During this same protest, student press outside the library were restrained and shoved by school public safety officers and denied access to the main area where protests were unfolding – despite having press badges. If not for the three journalists who faced suspension, crucial reporting from the field would not have existed, including a timeline of events, video footage, and photos inside of the library. Even though these suspensions were temporary, it certainly sent a chilling message throughout Columbia and Barnard’s student press community — reporting on protests could impact their academic status.

After months of trying to meet with the Acting Columbia President Claire Shipman, she finally agreed to an interview with Spectator student journalists in the wake of Columbia’s $200 settlement with the Trump administration.
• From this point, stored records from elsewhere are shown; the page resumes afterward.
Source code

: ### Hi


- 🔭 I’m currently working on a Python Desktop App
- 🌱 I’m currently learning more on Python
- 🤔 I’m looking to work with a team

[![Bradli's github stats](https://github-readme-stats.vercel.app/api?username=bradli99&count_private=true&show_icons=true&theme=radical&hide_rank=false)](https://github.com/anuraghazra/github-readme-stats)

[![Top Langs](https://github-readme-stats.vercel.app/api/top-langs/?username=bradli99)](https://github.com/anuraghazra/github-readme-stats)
This is the first time Shipman has sat down with the student press – a significant turning point in the silence from administration toward the student press for the past six months.

Student journalists at Barnard and Columbia are not alone. Universities across the country continue to crack down on student press. I know that a free press is critical to our society. Columbia’s student journalists have worked tirelessly to follow protocol instituted by the university, while also learning how to function as the University’s Fourth Estate, keeping power accountable. As I start the new school year and my senior year, I hope student reporters, editors, and press broadly can continue to hold those in power on campus accountable for their actions and inform communities in the process. I hope to spend my last year on the opinion section working on new projects, continuing to cover unfolding situations on campus, and upholding the opinion section’s motto to “reflect and direct campus discourse.”